The Pandas library is essentially a one-stop shop for common workflows in data science. It provides the basic toolset needed for data cleaning, feature engineering, statistical analysis, and visualizations in one place. Sometimes the basic toolset is enough, but in cases where it is not, the pandas library is built on top of numpy which allows easy integration with more specialized libraries like scikit-learn. Essentially, as long as it makes sense to represent your data in tables you should consider using pandas.

In [3]:
import numpy as np
import pandas as pd

## Getting Data
The main data structure of Pandas is the DataFrame, which is a 2-D labeled, table like structure.
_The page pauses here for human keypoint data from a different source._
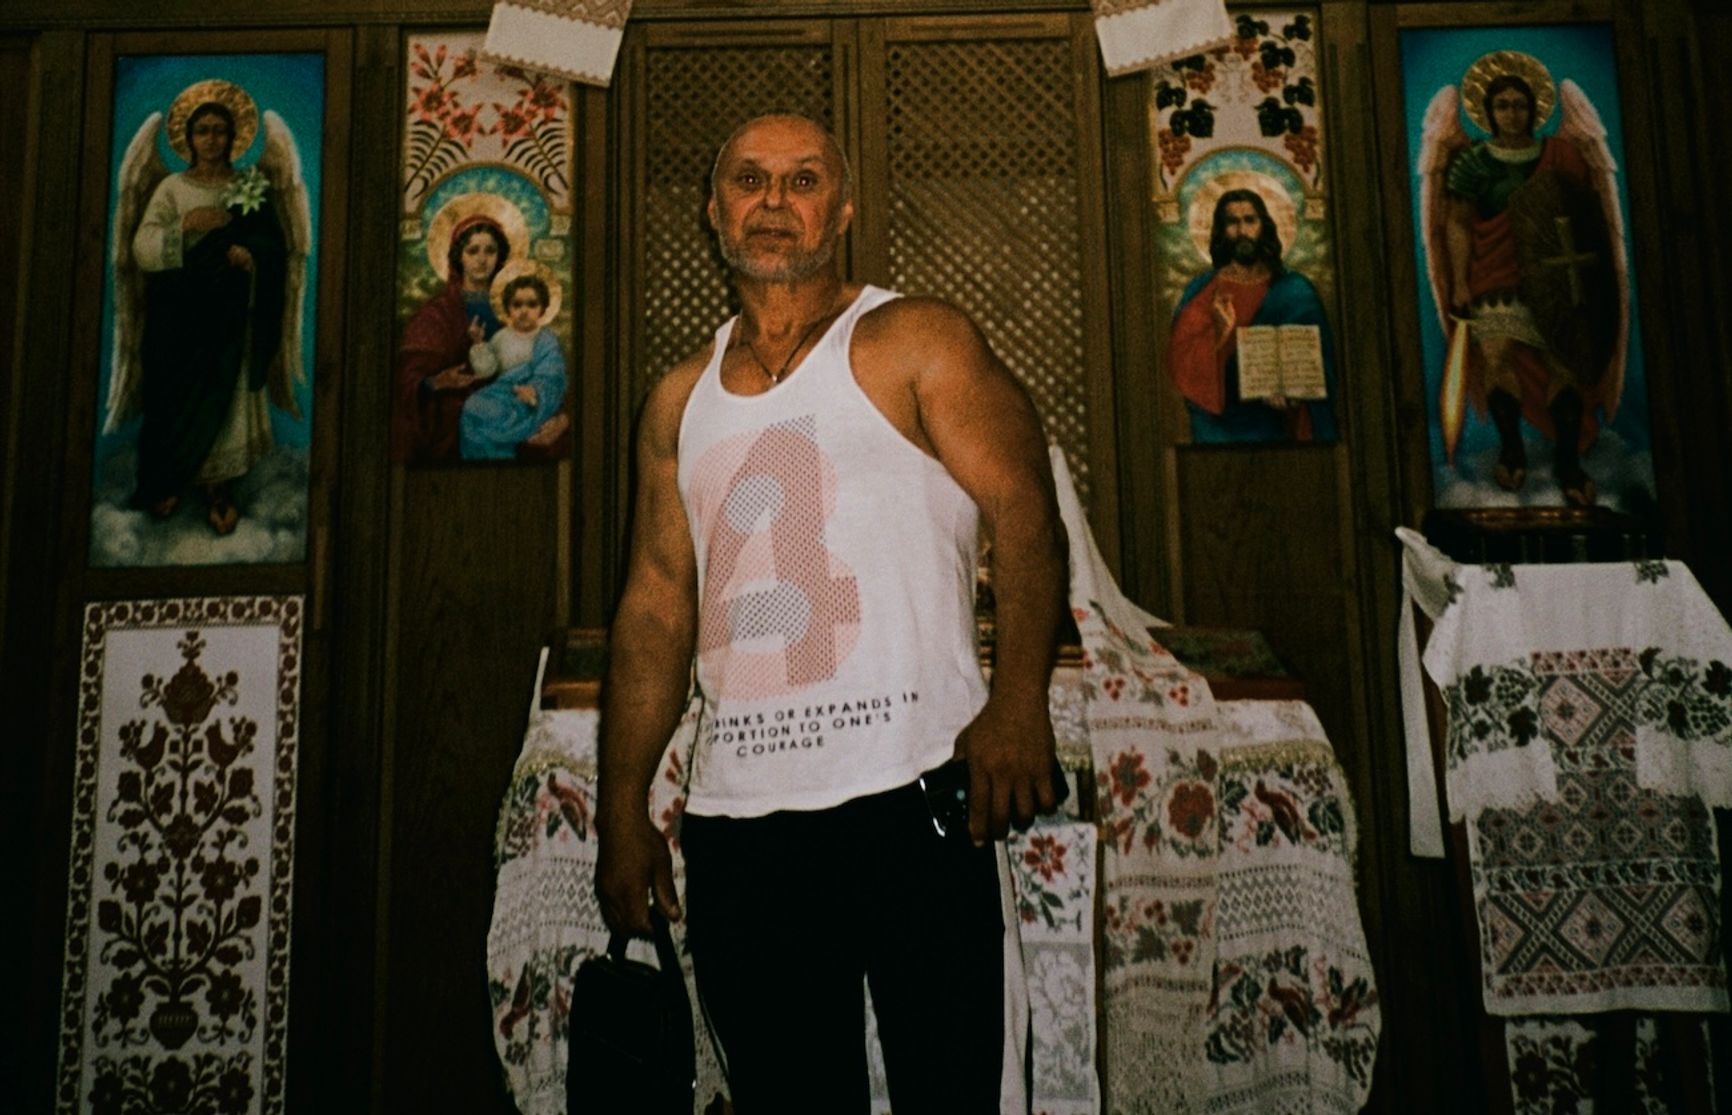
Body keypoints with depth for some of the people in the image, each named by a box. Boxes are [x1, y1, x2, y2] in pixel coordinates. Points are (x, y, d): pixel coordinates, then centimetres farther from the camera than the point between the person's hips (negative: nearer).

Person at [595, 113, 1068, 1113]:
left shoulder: (915, 343, 4)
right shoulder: (680, 400, 16)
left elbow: (1025, 511, -6)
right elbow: (656, 602, 16)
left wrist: (1019, 698, -23)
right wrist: (623, 809, 11)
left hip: (909, 796, -4)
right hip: (736, 816, 5)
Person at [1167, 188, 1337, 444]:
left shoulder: (1295, 292, 5)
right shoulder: (1201, 292, 3)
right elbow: (1181, 359, -7)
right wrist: (1217, 335, -24)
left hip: (1279, 425, 1)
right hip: (1221, 423, -1)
It is composed of several Data Series which are 1-D homogeneous-typed arrays. Understanding how to work with these two structures is the core of working with Pandas. The first step is acquiring a dataframe (or series) to work with.

One way to get a dataframe is by importing from another data source. Pandas supports the ability to work with many common file formats (csv, excel, json, hdf5, ...) and databases. The cell below pulls a csv from the specified url and imports it in as a Pandas DataFrame.

In [6]:
iris = pd.read_csv('https://raw.githubusercontent.com/mwaskom/seaborn-data/master/iris.csv')

### Exercise 1
Let's experiment creating a dataframe from JSON files. The simulated datasets are available in the module folder as `simulated_form<id>.json` files. Each file is the same dataset, but in a different json format. Use the `read_json` Pandas method to load three or more of the files.

In [None]:
df1 = None # fill in these lines
df2 = None
df3 = None

for df in [df1, df2, df3]:
    print(df.head())

Another way to acquire DataFrames or Series is to literally construct them from existing collections. Base collections could be native Python lists, numpy arrays, or dictionaries.

In [None]:
pd.Series([1, 3, 9])

In [None]:
pd.DataFrame(np.random.randn(10,4), columns = ['A', 'B', 'C', 'D'])

In [None]:
pd.DataFrame({
    "PI": 3.14,
    "Radius": np.arange(5),
    "Size": pd.Categorical(["S", "S", "S", "L", "L"])
})

## Exploring Data

After you've created a data frame the next natural step is exploring it's contents. There are several helpful methods that can be used for viewing different attributes. Below are just a few.

In [27]:
print(f'Shape = {iris.shape}')
print(f'Index = {iris.index}')
print(f'Columns = {iris.columns}')

Shape = (150, 5)
Index = RangeIndex(start=0, stop=150, step=1)
Columns = Index(['sepal_length', 'sepal_width', 'petal_length', 'petal_width',
       'species'],
      dtype='object')